The Conservative party is promoting an alternative approach that would include expansion of drug police activities especially at the borders, enlarging the capacity of overcrowded prisons and jails, and greatly expanding the availability of drug rehab programs to actually help end addictions.
Commenting on the latest quarterly crime stats which show a 14 per cent increase in drug offenses, the Conservative's Shadow Home Secretary David Davis points out that Prime Minister Gordon Brown coined the phrase "tough on crime, tough on the causes of crime" over a decade ago, but that drug abuse and crime statistics show the Labor government has "patently failed to deliver on their rhetoric. Drug abuse is not an isolated crime, it destroys lives, wrecks communities, fuels other crime and is a major cause of our broken society."
As insane as it sounds to reward addicts with more drugs who have managed to stay off drugs long enough to pass a urine test, this is what has happened in the UK, and what seems to have angered Davis the most.
"Spiraling drug abuse is a result of a . . . failed policy which needs putting right," Davis said. "[The Labor government is] part of the problem, not the solution. Today we learned that heroin and cocaine addicts on the government's treatment program are being given drugs as a reward for clean urine samples." In contrast to the government's policy of managing addiction, which means keeping people on drugs, Davis said his party would end addiction by expanding residential abstinence-based drug rehab programs. "We would stop, not swap, drug addictions," he said.

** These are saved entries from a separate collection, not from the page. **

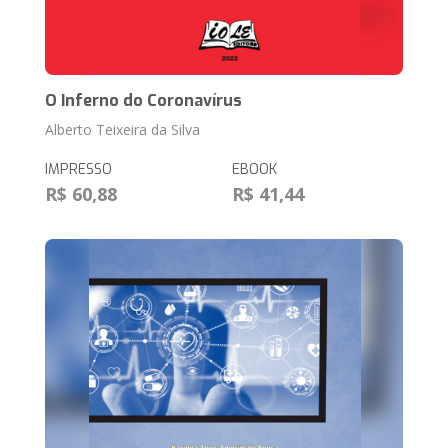
O Inferno do Coronavírus
Alberto Teixeira da Silva
IMPRESSO
EBOOK
R$ 60,88
R$ 41,44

Davis promised that a Conservative government would establish a dedicated UK Border Police to stop illegal drugs "flowing in through our porous borders." He said he would put more police on the streets to catch and deter drug dealers, including expanded prison capacity "so offenders could actually be punished," adding that extra prison capacity would ensure that an addict sent to prison, rather than simply being shunted about while still on drugs, would be able to get off drugs through a successful drug rehab program.